In particular, we focus on the added costs that do not get scored in government revenue estimates, such as the high legal costs to employers to defend their use of the program, the “jobs tax” that will be needlessly applied to American workers, and the increased burdens on federal agencies from new mandates. All of these numbers add up to one simple conclusion: Mandating E-Verify without legalizing all workers is too expensive, especially in these fragile economic times.
BUSINESS START-UP COSTS AND ANNUAL UPKEEP: The reports finds that first year start-up costs for businesses will be:
- 10 employees = $1254
- 50 employees = $3163
- 100 employees = $5,515
- 500 employees = $24,422
Additionally, the annual costs after year-one for all small businesses will be $435 on average, not including legal fees to comply with government regulations and defend against lawsuits. (“One lawyer experienced in E-Verify claims, who wished to remain anonymous, stated that the system “is a gold mine for lawyers” because of the high costs of setting up a compliance system, and of fending off federal government audits.”)
The E-verify does not allow employers to pre-screen applicants. Accordingly, employers will be less likely to hire applicants which “look” undocumented or Latino; they will not want to deal with the hassle of a TNC. Here is where the litigation lawyers will make a killing.
According to Westat, naturalized citizens are more than 30 times more likely to receive
a TNC than U.S.-born workers. What these findings tell us is that areas with higher
concentrations of immigrants and new Americans will have a harder time coping with
the effects of E-Verify.
“JOB TAX”: The reports estimates there will be an average $225 per person indirect “jobs tax” to procure proper photo identification for the system. 0.5 percent of all people run through E-Verify do not currently have a sufficient photo ID, and would need to acquire one to use the system.
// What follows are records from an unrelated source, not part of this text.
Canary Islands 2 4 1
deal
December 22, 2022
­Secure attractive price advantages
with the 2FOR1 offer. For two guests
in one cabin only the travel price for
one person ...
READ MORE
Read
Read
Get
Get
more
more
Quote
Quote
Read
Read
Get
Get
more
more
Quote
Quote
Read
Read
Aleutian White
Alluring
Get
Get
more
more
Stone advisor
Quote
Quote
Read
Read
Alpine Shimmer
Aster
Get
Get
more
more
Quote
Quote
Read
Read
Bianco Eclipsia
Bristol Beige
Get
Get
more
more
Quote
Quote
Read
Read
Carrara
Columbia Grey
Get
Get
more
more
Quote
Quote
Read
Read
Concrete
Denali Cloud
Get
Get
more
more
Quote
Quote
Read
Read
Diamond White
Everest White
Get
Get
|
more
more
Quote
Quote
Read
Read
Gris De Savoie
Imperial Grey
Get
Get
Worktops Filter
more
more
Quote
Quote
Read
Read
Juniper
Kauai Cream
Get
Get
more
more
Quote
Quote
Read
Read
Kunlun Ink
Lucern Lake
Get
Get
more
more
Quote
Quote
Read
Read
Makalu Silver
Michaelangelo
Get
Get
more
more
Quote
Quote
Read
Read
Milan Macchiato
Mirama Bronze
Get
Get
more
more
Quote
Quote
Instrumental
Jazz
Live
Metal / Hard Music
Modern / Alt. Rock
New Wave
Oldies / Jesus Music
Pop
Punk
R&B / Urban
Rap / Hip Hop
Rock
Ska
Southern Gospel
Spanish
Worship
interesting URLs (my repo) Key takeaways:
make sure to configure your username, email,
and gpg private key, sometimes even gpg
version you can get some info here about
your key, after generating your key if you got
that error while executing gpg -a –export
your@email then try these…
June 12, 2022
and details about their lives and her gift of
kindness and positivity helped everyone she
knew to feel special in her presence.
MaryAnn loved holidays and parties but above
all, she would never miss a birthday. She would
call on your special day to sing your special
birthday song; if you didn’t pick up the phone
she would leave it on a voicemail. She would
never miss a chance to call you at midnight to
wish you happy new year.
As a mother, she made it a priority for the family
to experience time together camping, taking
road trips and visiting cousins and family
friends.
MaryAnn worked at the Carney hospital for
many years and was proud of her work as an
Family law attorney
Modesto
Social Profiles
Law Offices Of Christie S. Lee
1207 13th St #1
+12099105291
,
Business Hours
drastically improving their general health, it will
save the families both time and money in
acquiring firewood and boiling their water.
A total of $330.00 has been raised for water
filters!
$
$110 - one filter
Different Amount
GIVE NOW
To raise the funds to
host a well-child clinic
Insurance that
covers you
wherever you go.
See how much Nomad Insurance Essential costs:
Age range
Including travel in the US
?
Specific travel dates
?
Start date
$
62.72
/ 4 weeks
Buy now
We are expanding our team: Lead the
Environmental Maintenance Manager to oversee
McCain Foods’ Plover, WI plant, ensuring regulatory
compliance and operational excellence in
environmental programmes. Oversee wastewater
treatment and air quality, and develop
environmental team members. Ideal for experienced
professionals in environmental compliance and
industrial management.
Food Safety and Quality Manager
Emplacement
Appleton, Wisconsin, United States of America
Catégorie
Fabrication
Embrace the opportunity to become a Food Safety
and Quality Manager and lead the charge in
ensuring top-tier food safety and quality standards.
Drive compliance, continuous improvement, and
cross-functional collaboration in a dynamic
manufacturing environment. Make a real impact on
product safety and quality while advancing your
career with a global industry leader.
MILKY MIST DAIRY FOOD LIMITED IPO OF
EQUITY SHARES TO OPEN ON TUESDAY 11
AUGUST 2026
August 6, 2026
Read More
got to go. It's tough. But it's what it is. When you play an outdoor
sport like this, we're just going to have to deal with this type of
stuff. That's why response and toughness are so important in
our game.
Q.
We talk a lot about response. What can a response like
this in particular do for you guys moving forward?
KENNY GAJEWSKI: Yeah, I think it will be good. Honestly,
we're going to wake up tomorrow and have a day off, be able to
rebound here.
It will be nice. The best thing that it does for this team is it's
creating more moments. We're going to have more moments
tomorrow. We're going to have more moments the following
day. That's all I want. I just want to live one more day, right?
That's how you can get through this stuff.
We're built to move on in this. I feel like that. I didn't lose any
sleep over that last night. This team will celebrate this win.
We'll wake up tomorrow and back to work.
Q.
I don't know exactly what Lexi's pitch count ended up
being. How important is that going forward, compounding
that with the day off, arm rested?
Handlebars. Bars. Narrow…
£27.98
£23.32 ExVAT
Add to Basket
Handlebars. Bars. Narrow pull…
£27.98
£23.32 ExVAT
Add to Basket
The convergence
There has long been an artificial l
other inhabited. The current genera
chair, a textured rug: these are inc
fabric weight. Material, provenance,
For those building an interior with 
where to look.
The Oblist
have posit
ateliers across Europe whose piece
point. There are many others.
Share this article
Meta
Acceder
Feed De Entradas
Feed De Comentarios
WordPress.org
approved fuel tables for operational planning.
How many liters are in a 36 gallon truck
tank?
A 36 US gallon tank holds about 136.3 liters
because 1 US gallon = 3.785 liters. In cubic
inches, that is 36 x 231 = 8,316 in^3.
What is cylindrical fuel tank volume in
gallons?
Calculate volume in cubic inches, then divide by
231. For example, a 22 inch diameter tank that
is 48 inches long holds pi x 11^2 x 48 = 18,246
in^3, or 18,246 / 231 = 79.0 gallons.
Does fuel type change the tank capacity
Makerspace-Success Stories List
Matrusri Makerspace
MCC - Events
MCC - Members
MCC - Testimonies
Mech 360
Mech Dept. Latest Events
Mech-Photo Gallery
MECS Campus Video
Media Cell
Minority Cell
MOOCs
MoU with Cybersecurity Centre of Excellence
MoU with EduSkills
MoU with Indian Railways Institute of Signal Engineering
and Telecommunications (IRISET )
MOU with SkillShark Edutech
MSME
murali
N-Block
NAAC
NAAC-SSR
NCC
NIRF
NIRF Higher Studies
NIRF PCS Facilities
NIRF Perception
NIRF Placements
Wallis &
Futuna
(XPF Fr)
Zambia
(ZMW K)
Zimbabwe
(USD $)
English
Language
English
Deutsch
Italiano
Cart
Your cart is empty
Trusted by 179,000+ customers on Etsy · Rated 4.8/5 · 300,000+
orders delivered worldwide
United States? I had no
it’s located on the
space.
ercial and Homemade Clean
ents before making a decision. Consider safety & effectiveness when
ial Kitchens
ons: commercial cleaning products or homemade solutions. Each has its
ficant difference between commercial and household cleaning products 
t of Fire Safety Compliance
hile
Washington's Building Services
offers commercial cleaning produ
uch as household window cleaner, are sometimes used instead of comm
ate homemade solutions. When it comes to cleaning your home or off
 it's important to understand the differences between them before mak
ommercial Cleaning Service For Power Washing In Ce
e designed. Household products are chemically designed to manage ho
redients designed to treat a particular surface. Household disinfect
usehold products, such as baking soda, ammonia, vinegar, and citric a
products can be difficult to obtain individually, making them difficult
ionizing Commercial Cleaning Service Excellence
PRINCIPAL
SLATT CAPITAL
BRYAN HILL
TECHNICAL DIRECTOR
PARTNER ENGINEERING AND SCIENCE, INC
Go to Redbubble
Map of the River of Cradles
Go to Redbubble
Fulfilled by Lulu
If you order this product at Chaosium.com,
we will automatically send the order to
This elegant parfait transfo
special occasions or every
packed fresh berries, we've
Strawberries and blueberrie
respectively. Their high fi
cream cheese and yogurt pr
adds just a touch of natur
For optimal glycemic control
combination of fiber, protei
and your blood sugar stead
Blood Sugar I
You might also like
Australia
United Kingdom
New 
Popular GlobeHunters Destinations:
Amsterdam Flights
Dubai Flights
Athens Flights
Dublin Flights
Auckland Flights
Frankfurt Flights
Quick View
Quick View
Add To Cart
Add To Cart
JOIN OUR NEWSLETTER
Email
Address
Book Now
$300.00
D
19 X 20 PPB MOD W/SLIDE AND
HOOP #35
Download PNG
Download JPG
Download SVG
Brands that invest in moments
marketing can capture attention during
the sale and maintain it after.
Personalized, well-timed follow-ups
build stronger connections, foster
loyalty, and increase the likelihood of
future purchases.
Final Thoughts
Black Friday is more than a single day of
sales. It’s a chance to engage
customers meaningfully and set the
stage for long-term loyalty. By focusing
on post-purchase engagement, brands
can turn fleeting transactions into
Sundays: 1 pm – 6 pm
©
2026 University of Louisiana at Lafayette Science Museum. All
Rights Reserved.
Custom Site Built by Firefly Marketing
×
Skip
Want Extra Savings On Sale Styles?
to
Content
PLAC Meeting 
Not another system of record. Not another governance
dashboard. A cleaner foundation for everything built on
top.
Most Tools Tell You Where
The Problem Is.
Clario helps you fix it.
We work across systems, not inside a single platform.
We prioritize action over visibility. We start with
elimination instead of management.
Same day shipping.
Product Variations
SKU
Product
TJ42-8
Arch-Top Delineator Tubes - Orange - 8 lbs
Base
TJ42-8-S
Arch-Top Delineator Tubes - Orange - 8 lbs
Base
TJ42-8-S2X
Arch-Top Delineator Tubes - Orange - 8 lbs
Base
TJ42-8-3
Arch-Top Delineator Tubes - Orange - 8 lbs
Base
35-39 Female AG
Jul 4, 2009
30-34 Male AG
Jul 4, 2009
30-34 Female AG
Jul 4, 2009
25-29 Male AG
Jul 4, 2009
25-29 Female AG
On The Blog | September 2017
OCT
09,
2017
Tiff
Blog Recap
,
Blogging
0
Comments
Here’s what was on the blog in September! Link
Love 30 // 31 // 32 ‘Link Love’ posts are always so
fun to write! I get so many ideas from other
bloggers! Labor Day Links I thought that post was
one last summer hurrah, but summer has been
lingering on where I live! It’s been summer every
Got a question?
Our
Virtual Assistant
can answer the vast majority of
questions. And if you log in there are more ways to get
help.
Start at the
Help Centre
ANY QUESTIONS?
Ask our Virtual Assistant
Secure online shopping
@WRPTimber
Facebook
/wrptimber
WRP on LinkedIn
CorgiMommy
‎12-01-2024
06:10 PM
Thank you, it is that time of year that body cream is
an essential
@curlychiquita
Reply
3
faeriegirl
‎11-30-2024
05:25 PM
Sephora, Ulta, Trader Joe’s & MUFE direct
There will be additional tax on average of $190 per person to resolve erroneous Tentative Non-confirmations. 0.8 percent of all legally authorized employees will receive a TNC, 152,000 in Alabama alone.
POSSIBLE JOB LOSSES BECAUSE OF ERROR RATES: Per the report,
If E-Verify was made mandatory more than three-quarters of a million legal workers— including U.S. citizens—would lose their jobs because of the system’s error rate. Approximately 0.8 percent of all U.S. residents who are citizens or legally eligible to work in the country receive an erroneous TNC. A small portion of these workers, about 0.3 percent, are able to successfully contest their findings, and gain proof of work authorization. The remaining 0.5 percent are unable to correct their records and receive an equally erroneous FNC.
These are American workers, legally authorized and otherwise innocent, who will ultimately lose their jobs. A final error rate of only 0.5 percent may not seem like a particularly large number, but with an estimated 154,278,000 workers across the country, that translates out to just over 770,000 jobs lost.
Translated for Alabama: 10,000 legally authorized Alabamians will ultimately lose their jobs because of E-verify error rates. For the 15,000 which receive a TNC, they are exposed to danger from employer non-compliance.
We worry, however, that unscrupulous employers will either demote, fail to pay, or otherwise discriminate against an employee who receives a TNC. Indeed, 42 percent of workers who received a TNC in 2009 were not notified of the status by their employers, robbing employees of the ability to contest, and of the ability to ultimately keep their job. Westat further found that a portion of those employers who did inform their workers about TNCs did not explain to them the procedures for contesting, or the eight-day window in which an employee may contest.
For the 10,000 which lose their job because of system error, they will have continuing problems after their firing:
Losing your job over an erroneous TNC or FNC has real consequences: If the Social Security Administration deems you to be an ineligible employee, you would also be
ineligible for unemployment benefits.
SYSTEM DOES NOT WORK: All of these costs and lost jobs for a system which only catches 46% of illegal immigrant workers. The report findings suggest:
The system has far poorer results when it comes to unauthorized workers, catching only 46 percent of such workers. That means that more than half of all unauthorized workers have no problem getting through E-Verify, a finding Westat chalks up to identity fraud. E-Verify only has the capacity to match legal records with those submitted by the employee—it does not detect identity theft. If a worker submits a valid Social Security number, but not his or her own number, the system returns a work authorization. We as a nation have to ask ourselves: can we accept three-quarters of a million Americans losing their jobs for a system that catches unauthorized workers less than 50 percent of the time?